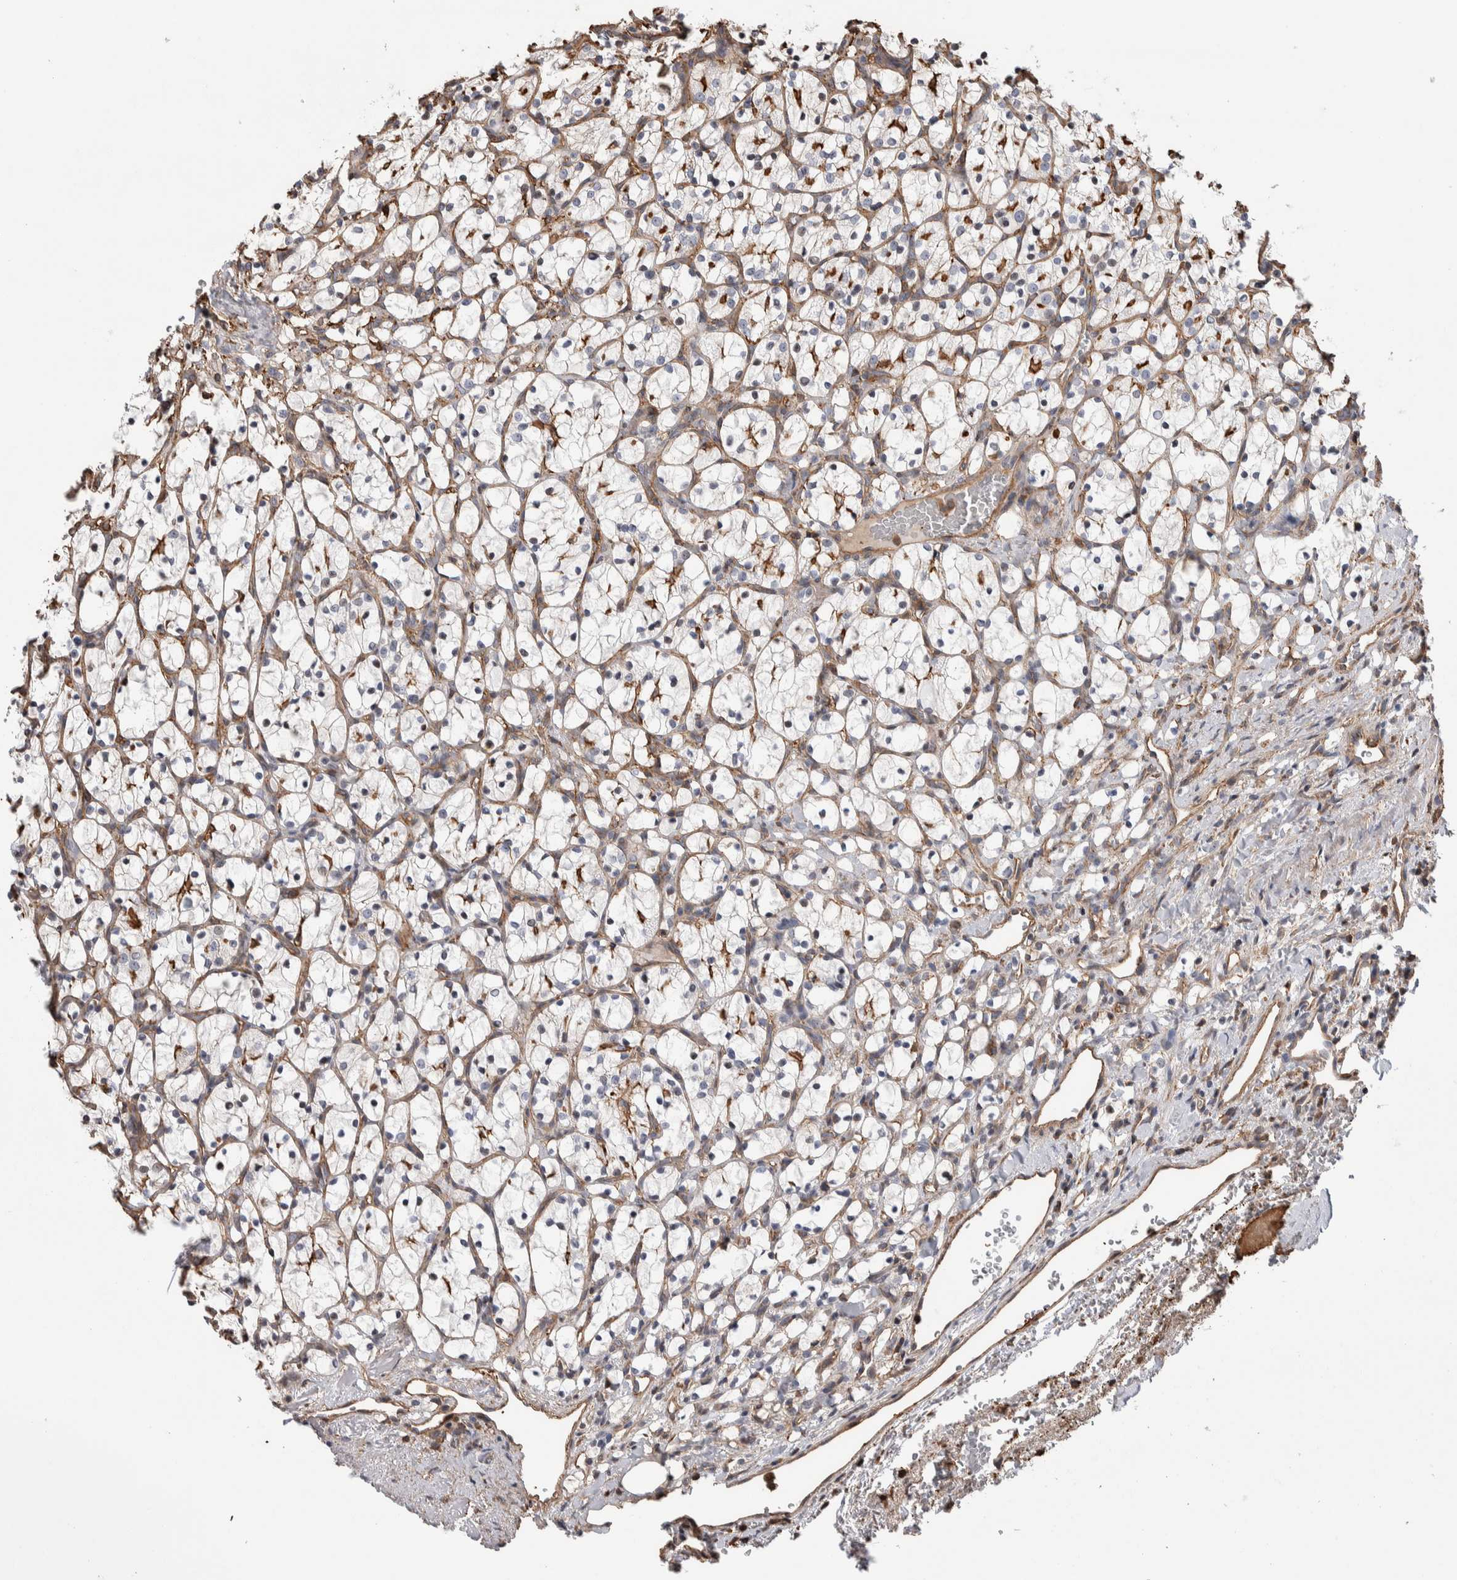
{"staining": {"intensity": "moderate", "quantity": "<25%", "location": "cytoplasmic/membranous"}, "tissue": "renal cancer", "cell_type": "Tumor cells", "image_type": "cancer", "snomed": [{"axis": "morphology", "description": "Adenocarcinoma, NOS"}, {"axis": "topography", "description": "Kidney"}], "caption": "Renal cancer (adenocarcinoma) stained with a protein marker exhibits moderate staining in tumor cells.", "gene": "ENPP2", "patient": {"sex": "female", "age": 69}}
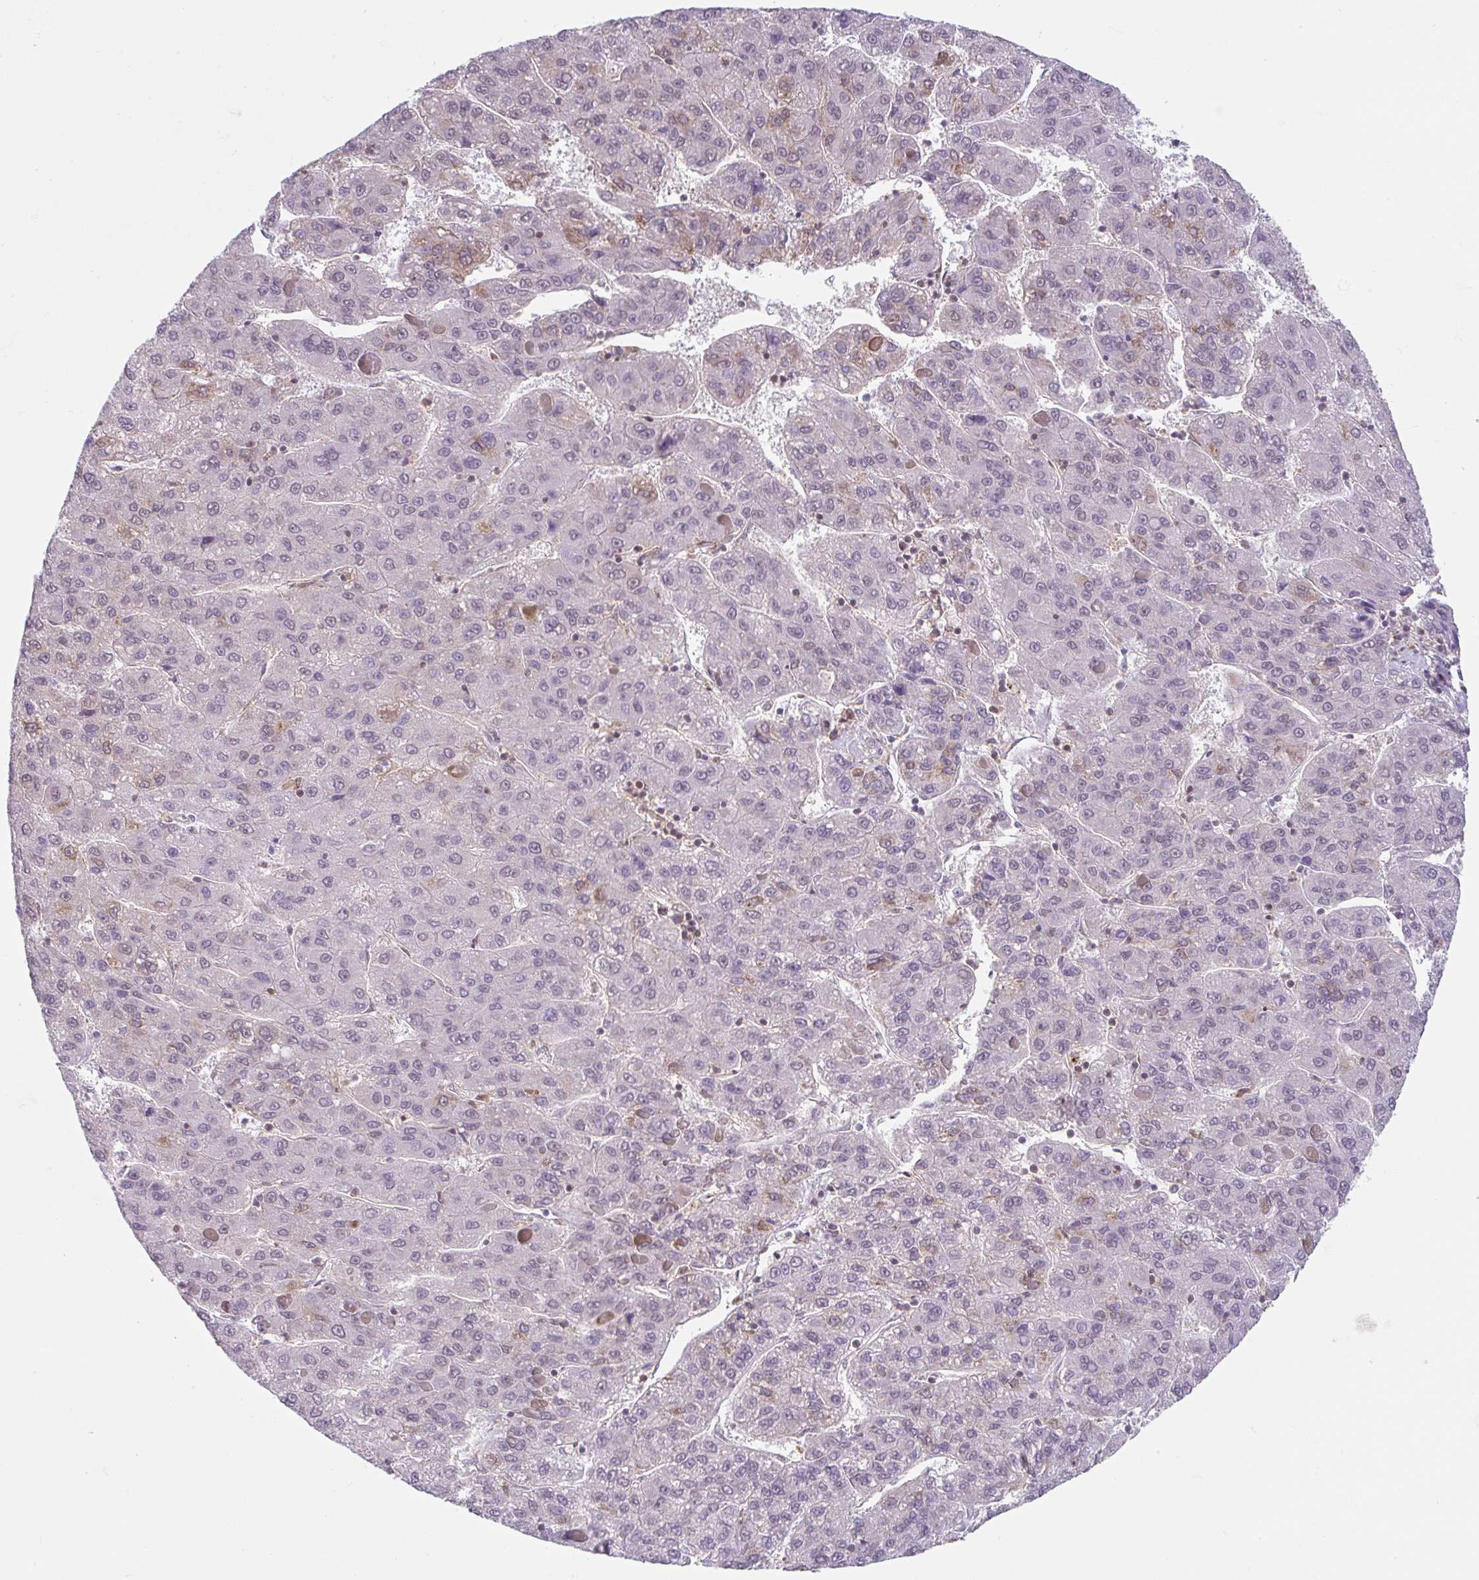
{"staining": {"intensity": "weak", "quantity": "<25%", "location": "cytoplasmic/membranous,nuclear"}, "tissue": "liver cancer", "cell_type": "Tumor cells", "image_type": "cancer", "snomed": [{"axis": "morphology", "description": "Carcinoma, Hepatocellular, NOS"}, {"axis": "topography", "description": "Liver"}], "caption": "The histopathology image displays no staining of tumor cells in liver cancer (hepatocellular carcinoma). (Immunohistochemistry (ihc), brightfield microscopy, high magnification).", "gene": "RALBP1", "patient": {"sex": "female", "age": 82}}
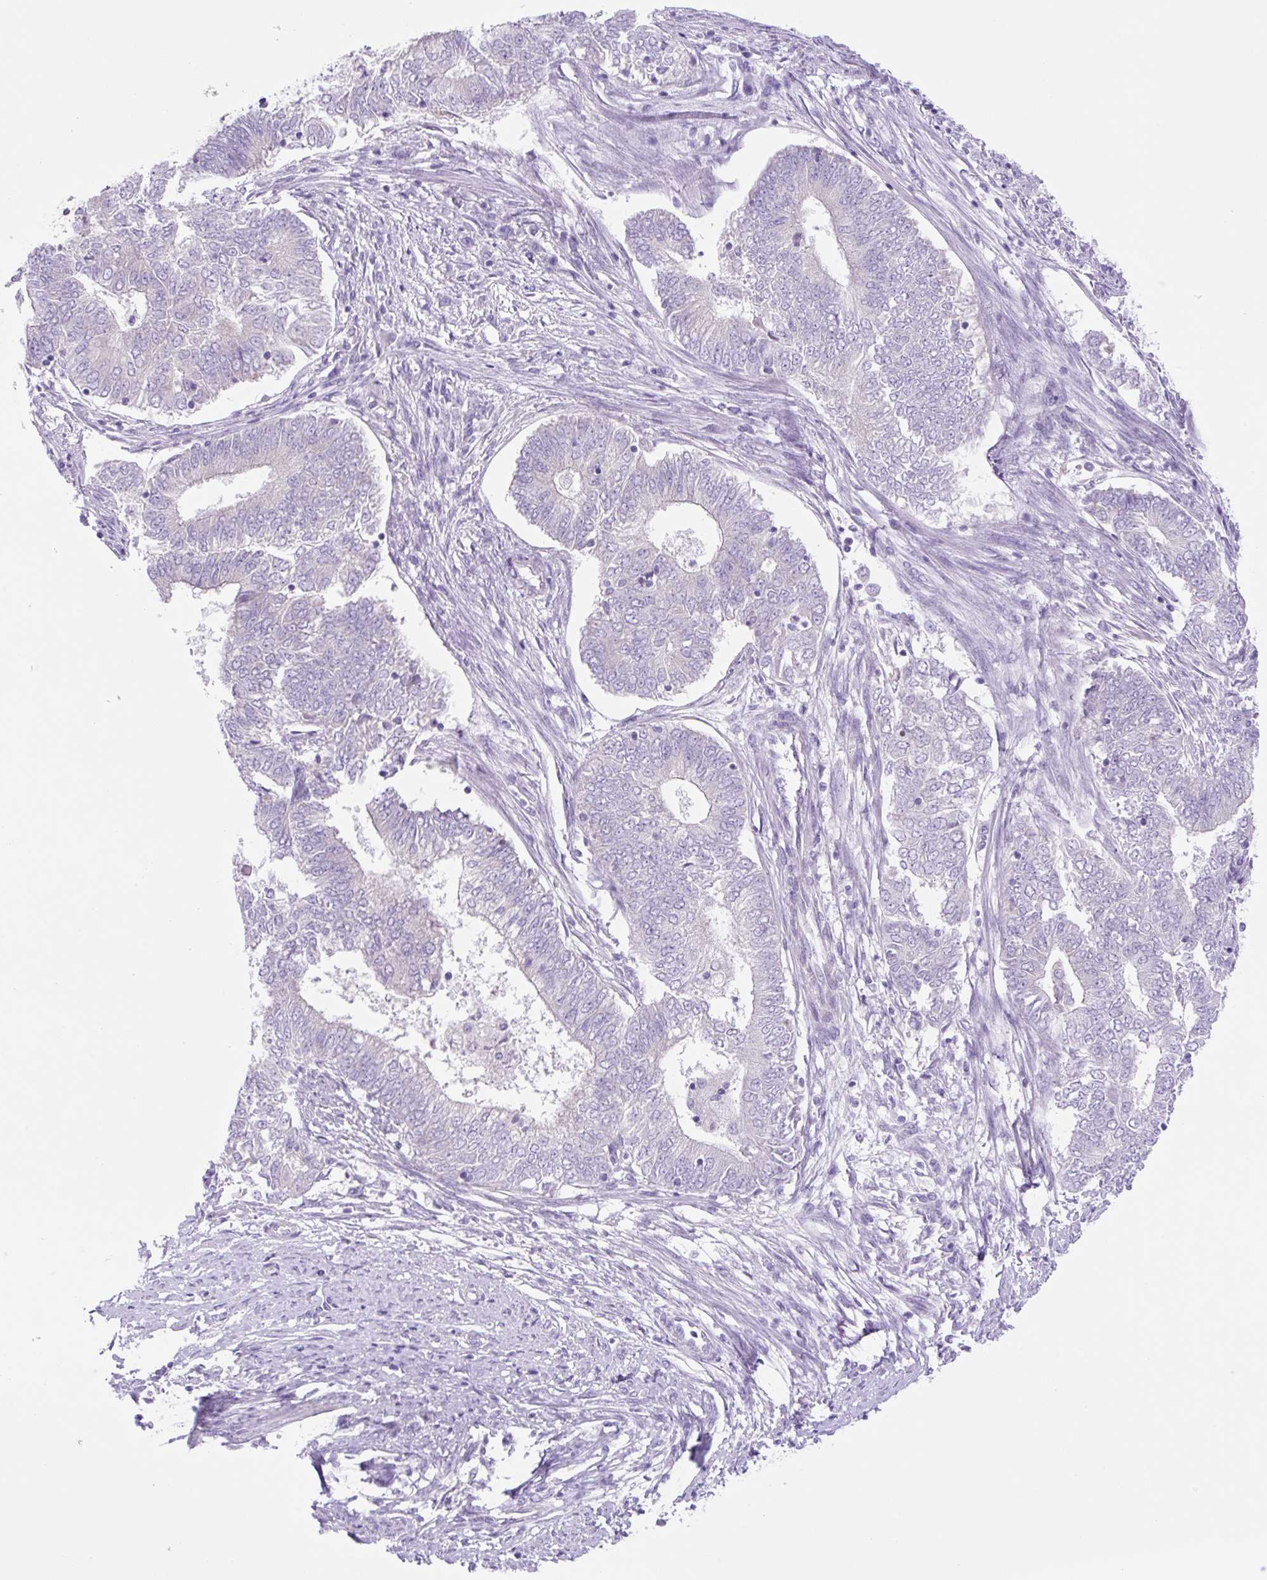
{"staining": {"intensity": "negative", "quantity": "none", "location": "none"}, "tissue": "endometrial cancer", "cell_type": "Tumor cells", "image_type": "cancer", "snomed": [{"axis": "morphology", "description": "Adenocarcinoma, NOS"}, {"axis": "topography", "description": "Endometrium"}], "caption": "This photomicrograph is of endometrial cancer stained with immunohistochemistry (IHC) to label a protein in brown with the nuclei are counter-stained blue. There is no expression in tumor cells.", "gene": "CAMK2B", "patient": {"sex": "female", "age": 62}}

- **EXERCISE OBJECTIVE**
From the first line to the last, retype the data exactly, without images.

- **FINAL ANSWER**
{"staining": {"intensity": "moderate", "quantity": "<25%", "location": "cytoplasmic/membranous"}, "tissue": "renal cancer", "cell_type": "Tumor cells", "image_type": "cancer", "snomed": [{"axis": "morphology", "description": "Adenocarcinoma, NOS"}, {"axis": "topography", "description": "Kidney"}], "caption": "Renal cancer (adenocarcinoma) stained with a protein marker exhibits moderate staining in tumor cells.", "gene": "ENPP2", "patient": {"sex": "female", "age": 69}}
{"staining": {"intensity": "weak", "quantity": "<25%", "location": "cytoplasmic/membranous,nuclear"}, "tissue": "liver cancer", "cell_type": "Tumor cells", "image_type": "cancer", "snomed": [{"axis": "morphology", "description": "Carcinoma, Hepatocellular, NOS"}, {"axis": "topography", "description": "Liver"}], "caption": "The histopathology image displays no staining of tumor cells in liver cancer (hepatocellular carcinoma). (Immunohistochemistry (ihc), brightfield microscopy, high magnification).", "gene": "RALBP1", "patient": {"sex": "female", "age": 82}}
{"staining": {"intensity": "negative", "quantity": "none", "location": "none"}, "tissue": "endometrial cancer", "cell_type": "Tumor cells", "image_type": "cancer", "snomed": [{"axis": "morphology", "description": "Adenocarcinoma, NOS"}, {"axis": "topography", "description": "Endometrium"}], "caption": "This photomicrograph is of endometrial cancer stained with immunohistochemistry (IHC) to label a protein in brown with the nuclei are counter-stained blue. There is no expression in tumor cells.", "gene": "CAMK2B", "patient": {"sex": "female", "age": 62}}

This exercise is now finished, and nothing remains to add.